— Task to carry out —
Write the lines below out exactly, dropping each picture.
-*-*-
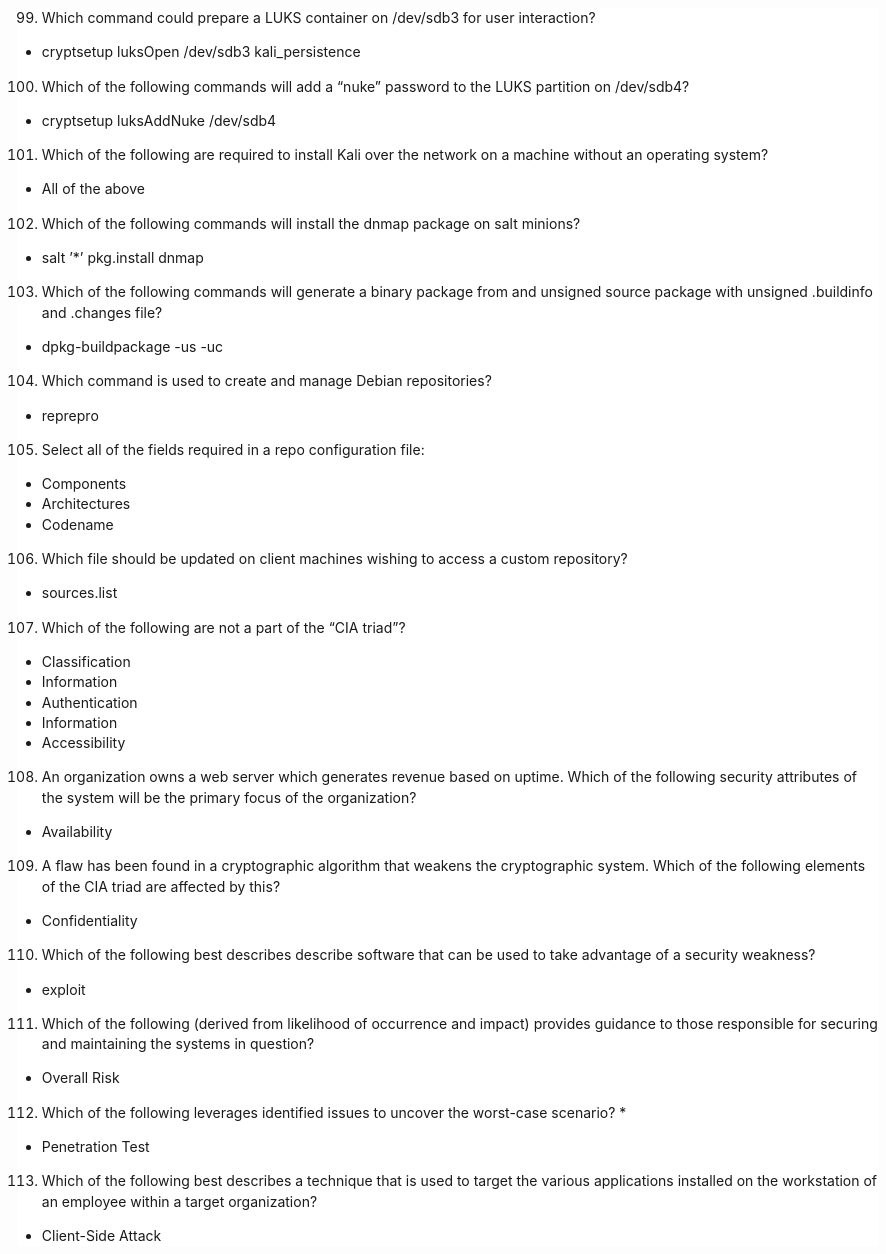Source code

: 99. Which command could prepare a LUKS container on /dev/sdb3 for user interaction?
  * cryptsetup luksOpen /dev/sdb3 kali_persistence

100. Which of the following commands will add a “nuke” password to the LUKS partition on /dev/sdb4?
  * cryptsetup luksAddNuke /dev/sdb4

101. Which of the following are required to install Kali over the network on a machine without an operating system?
  * All of the above
 
102. Which of the following commands will install the dnmap package on salt minions?
  * salt ’*’ pkg.install dnmap

103. Which of the following commands will generate a binary package from and unsigned source package with unsigned .buildinfo and .changes file?
  * dpkg-buildpackage -us -uc

104. Which command is used to create and manage Debian repositories?
  * reprepro

105. Select all of the fields required in a repo configuration file:
  * Components
  * Architectures
  * Codename

106. Which file should be updated on client machines wishing to access a custom repository?
  * sources.list
  
107. Which of the following are not a part of the “CIA triad”?
  * Classification
  * Information
  * Authentication
  * Information
  * Accessibility
  
108. An organization owns a web server which generates revenue based on uptime. Which of the following security attributes of the system will be the primary focus of the organization?
  * Availability

109. A flaw has been found in a cryptographic algorithm that weakens the cryptographic system. Which of the following elements of the CIA triad are affected by this?
  * Confidentiality

110. Which of the following best describes describe software that can be used to take advantage of a security weakness?
  * exploit
  
111. Which of the following (derived from likelihood of occurrence and impact) provides guidance to those responsible for securing and maintaining the systems in question?
  * Overall Risk
  
112. Which of the following leverages identified issues to uncover the worst-case scenario?  * 
  * Penetration Test

113. Which of the following best describes a technique that is used to target the various applications installed on the workstation of an employee within a target organization?
  * Client-Side Attack
  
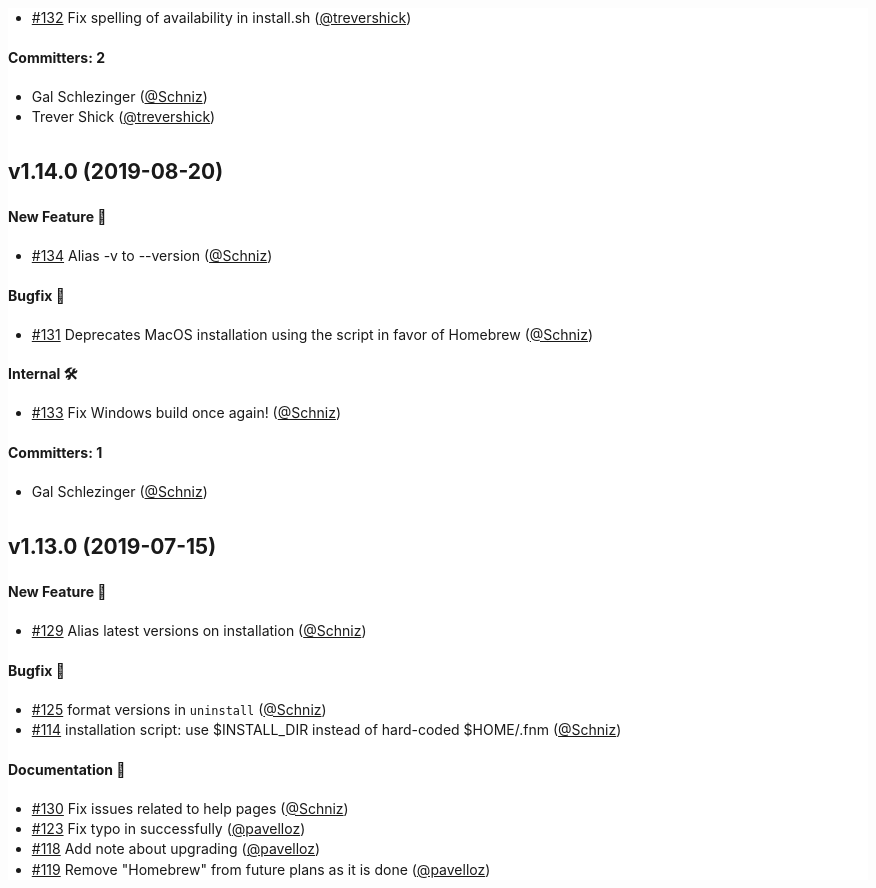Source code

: - [#132](https://github.com/Schniz/fnm/pull/132) Fix spelling of availability in install.sh ([@trevershick](https://github.com/trevershick))

#### Committers: 2

- Gal Schlezinger ([@Schniz](https://github.com/Schniz))
- Trever Shick ([@trevershick](https://github.com/trevershick))

## v1.14.0 (2019-08-20)

#### New Feature 🎉

- [#134](https://github.com/Schniz/fnm/pull/134) Alias -v to --version ([@Schniz](https://github.com/Schniz))

#### Bugfix 🐛

- [#131](https://github.com/Schniz/fnm/pull/131) Deprecates MacOS installation using the script in favor of Homebrew ([@Schniz](https://github.com/Schniz))

#### Internal 🛠

- [#133](https://github.com/Schniz/fnm/pull/133) Fix Windows build once again! ([@Schniz](https://github.com/Schniz))

#### Committers: 1

- Gal Schlezinger ([@Schniz](https://github.com/Schniz))

## v1.13.0 (2019-07-15)

#### New Feature 🎉

- [#129](https://github.com/Schniz/fnm/pull/129) Alias latest versions on installation ([@Schniz](https://github.com/Schniz))

#### Bugfix 🐛

- [#125](https://github.com/Schniz/fnm/pull/125) format versions in `uninstall` ([@Schniz](https://github.com/Schniz))
- [#114](https://github.com/Schniz/fnm/pull/114) installation script: use $INSTALL_DIR instead of hard-coded $HOME/.fnm ([@Schniz](https://github.com/Schniz))

#### Documentation 📝

- [#130](https://github.com/Schniz/fnm/pull/130) Fix issues related to help pages ([@Schniz](https://github.com/Schniz))
- [#123](https://github.com/Schniz/fnm/pull/123) Fix typo in successfully ([@pavelloz](https://github.com/pavelloz))
- [#118](https://github.com/Schniz/fnm/pull/118) Add note about upgrading ([@pavelloz](https://github.com/pavelloz))
- [#119](https://github.com/Schniz/fnm/pull/119) Remove "Homebrew" from future plans as it is done ([@pavelloz](https://github.com/pavelloz))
-*-*-
— The completed task —
Source code

: 99. Which command could prepare a LUKS container on /dev/sdb3 for user interaction?
  * cryptsetup luksOpen /dev/sdb3 kali_persistence

100. Which of the following commands will add a “nuke” password to the LUKS partition on /dev/sdb4?
  * cryptsetup luksAddNuke /dev/sdb4

101. Which of the following are required to install Kali over the network on a machine without an operating system?
  * All of the above
 
102. Which of the following commands will install the dnmap package on salt minions?
  * salt ’*’ pkg.install dnmap

103. Which of the following commands will generate a binary package from and unsigned source package with unsigned .buildinfo and .changes file?
  * dpkg-buildpackage -us -uc

104. Which command is used to create and manage Debian repositories?
  * reprepro

105. Select all of the fields required in a repo configuration file:
  * Components
  * Architectures
  * Codename

106. Which file should be updated on client machines wishing to access a custom repository?
  * sources.list
  
107. Which of the following are not a part of the “CIA triad”?
  * Classification
  * Information
  * Authentication
  * Information
  * Accessibility
  
108. An organization owns a web server which generates revenue based on uptime. Which of the following security attributes of the system will be the primary focus of the organization?
  * Availability

109. A flaw has been found in a cryptographic algorithm that weakens the cryptographic system. Which of the following elements of the CIA triad are affected by this?
  * Confidentiality

110. Which of the following best describes describe software that can be used to take advantage of a security weakness?
  * exploit
  
111. Which of the following (derived from likelihood of occurrence and impact) provides guidance to those responsible for securing and maintaining the systems in question?
  * Overall Risk
  
112. Which of the following leverages identified issues to uncover the worst-case scenario?  * 
  * Penetration Test

113. Which of the following best describes a technique that is used to target the various applications installed on the workstation of an employee within a target organization?
  * Client-Side Attack
  
Source code

: - [#132](https://github.com/Schniz/fnm/pull/132) Fix spelling of availability in install.sh ([@trevershick](https://github.com/trevershick))

#### Committers: 2

- Gal Schlezinger ([@Schniz](https://github.com/Schniz))
- Trever Shick ([@trevershick](https://github.com/trevershick))

## v1.14.0 (2019-08-20)

#### New Feature 🎉

- [#134](https://github.com/Schniz/fnm/pull/134) Alias -v to --version ([@Schniz](https://github.com/Schniz))

#### Bugfix 🐛

- [#131](https://github.com/Schniz/fnm/pull/131) Deprecates MacOS installation using the script in favor of Homebrew ([@Schniz](https://github.com/Schniz))

#### Internal 🛠

- [#133](https://github.com/Schniz/fnm/pull/133) Fix Windows build once again! ([@Schniz](https://github.com/Schniz))

#### Committers: 1

- Gal Schlezinger ([@Schniz](https://github.com/Schniz))

## v1.13.0 (2019-07-15)

#### New Feature 🎉

- [#129](https://github.com/Schniz/fnm/pull/129) Alias latest versions on installation ([@Schniz](https://github.com/Schniz))

#### Bugfix 🐛

- [#125](https://github.com/Schniz/fnm/pull/125) format versions in `uninstall` ([@Schniz](https://github.com/Schniz))
- [#114](https://github.com/Schniz/fnm/pull/114) installation script: use $INSTALL_DIR instead of hard-coded $HOME/.fnm ([@Schniz](https://github.com/Schniz))

#### Documentation 📝

- [#130](https://github.com/Schniz/fnm/pull/130) Fix issues related to help pages ([@Schniz](https://github.com/Schniz))
- [#123](https://github.com/Schniz/fnm/pull/123) Fix typo in successfully ([@pavelloz](https://github.com/pavelloz))
- [#118](https://github.com/Schniz/fnm/pull/118) Add note about upgrading ([@pavelloz](https://github.com/pavelloz))
- [#119](https://github.com/Schniz/fnm/pull/119) Remove "Homebrew" from future plans as it is done ([@pavelloz](https://github.com/pavelloz))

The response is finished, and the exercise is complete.